> [Directions]: Where a picture occurs in the data, omit it, and copy all remaining data exactly.

> [Supplied data]:
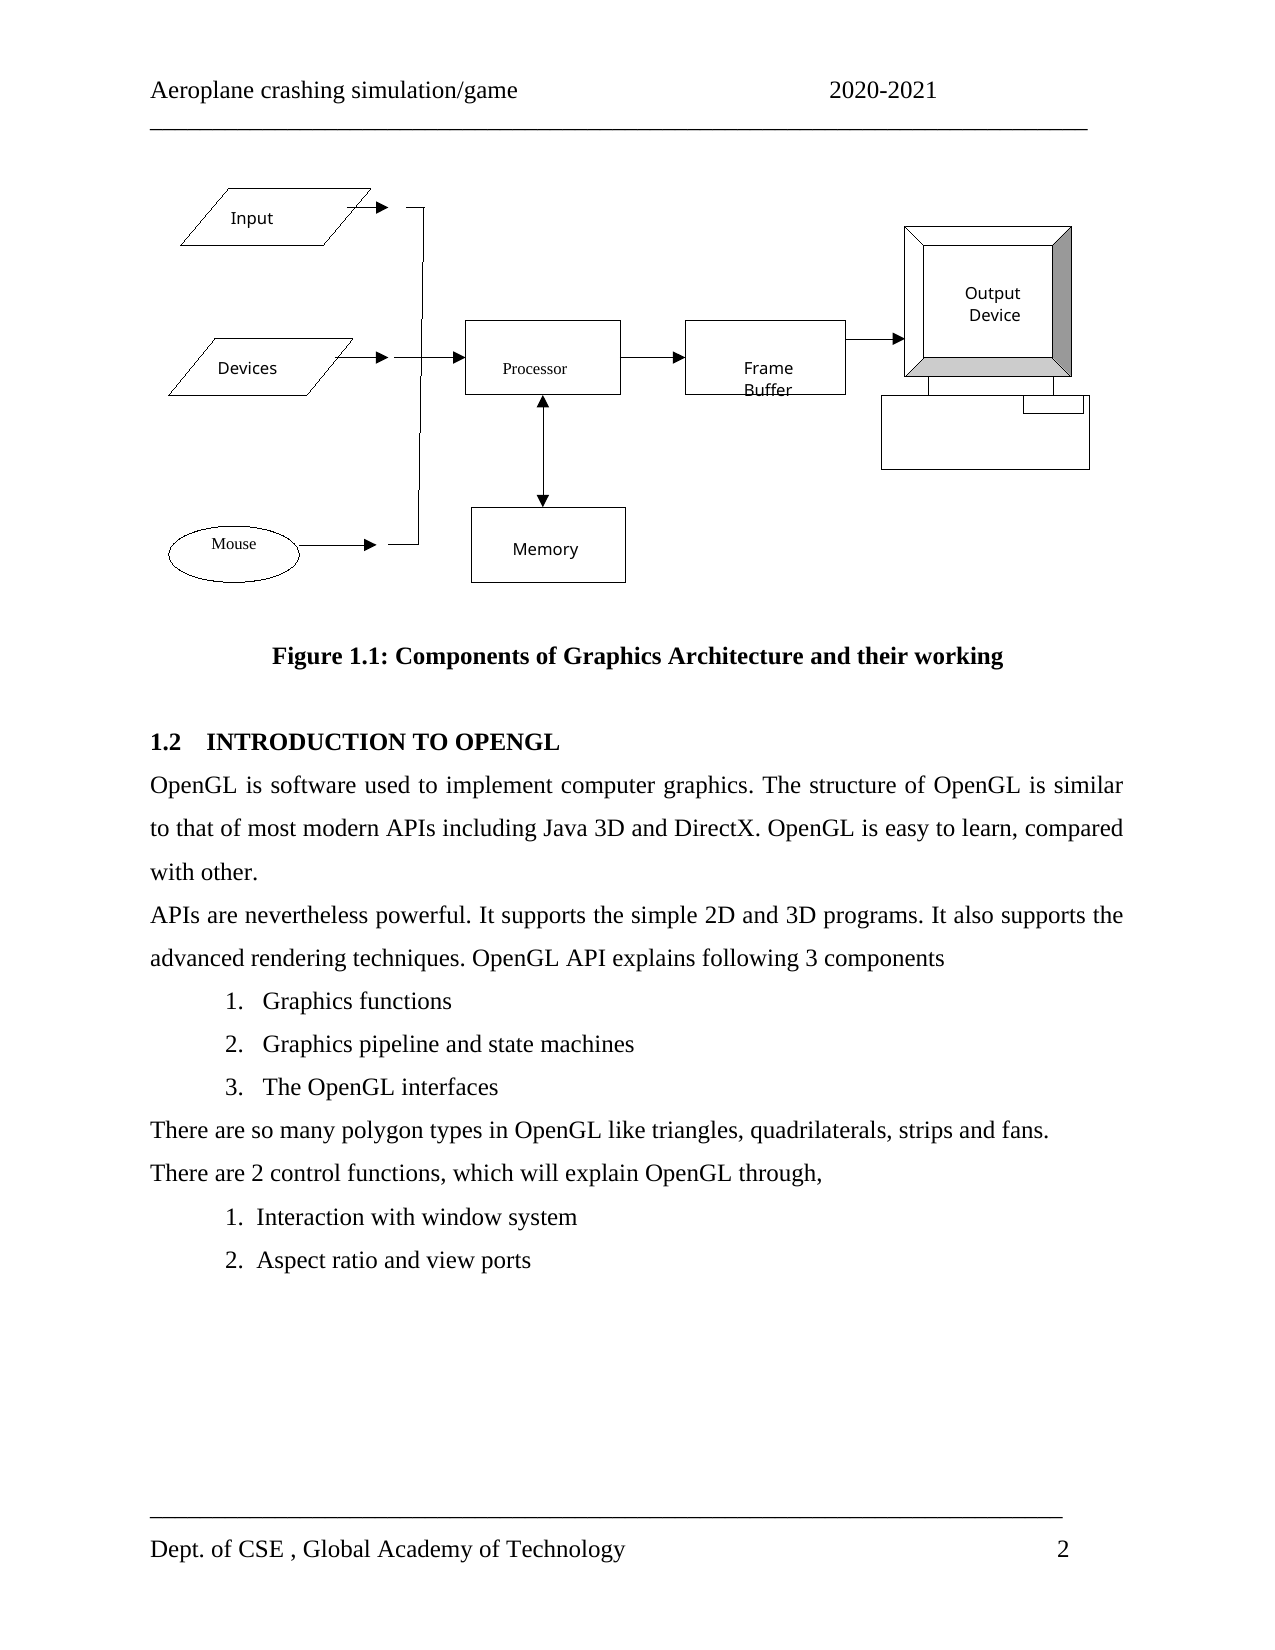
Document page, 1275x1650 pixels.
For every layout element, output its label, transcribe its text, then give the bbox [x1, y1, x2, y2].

text Figure 1.1: Components of Graphics Architecture and their working [150, 641, 1125, 670]
text 1. Interaction with window system [150, 1202, 1125, 1230]
text 1.2 INTRODUCTION TO OPENGL [150, 727, 1125, 756]
list Graphics functions [225, 986, 1125, 1015]
text There are so many polygon types in OpenGL like triangles, quadrilaterals, strips and fans. [150, 1115, 1125, 1144]
text OpenGL is software used to implement computer graphics. The structure of OpenGL is similar to that of most modern APIs including Java 3D and DirectX. OpenGL is easy to learn, compared with other. [150, 770, 1125, 885]
list The OpenGL interfaces [225, 1072, 1125, 1101]
text There are 2 control functions, which will explain OpenGL through, [150, 1158, 1125, 1187]
text APIs are nevertheless powerful. It supports the simple 2D and 3D programs. It also supports the advanced rendering techniques. OpenGL API explains following 3 components [150, 900, 1125, 972]
list Graphics pipeline and state machines [225, 1029, 1125, 1058]
text 2. Aspect ratio and view ports [150, 1245, 1125, 1273]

> [Exercise response]:
Document page, 1275x1650 pixels.
For every layout element, output its label, transcribe its text, then give the bbox [x1, y1, x2, y2].

text Figure 1.1: Components of Graphics Architecture and their working [150, 641, 1125, 670]
text 1. Interaction with window system [150, 1202, 1125, 1230]
text 1.2 INTRODUCTION TO OPENGL [150, 727, 1125, 756]
list Graphics functions [225, 986, 1125, 1015]
text There are so many polygon types in OpenGL like triangles, quadrilaterals, strips and fans. [150, 1115, 1125, 1144]
text OpenGL is software used to implement computer graphics. The structure of OpenGL is similar to that of most modern APIs including Java 3D and DirectX. OpenGL is easy to learn, compared with other. [150, 770, 1125, 885]
list The OpenGL interfaces [225, 1072, 1125, 1101]
text There are 2 control functions, which will explain OpenGL through, [150, 1158, 1125, 1187]
text APIs are nevertheless powerful. It supports the simple 2D and 3D programs. It also supports the advanced rendering techniques. OpenGL API explains following 3 components [150, 900, 1125, 972]
list Graphics pipeline and state machines [225, 1029, 1125, 1058]
text 2. Aspect ratio and view ports [150, 1245, 1125, 1273]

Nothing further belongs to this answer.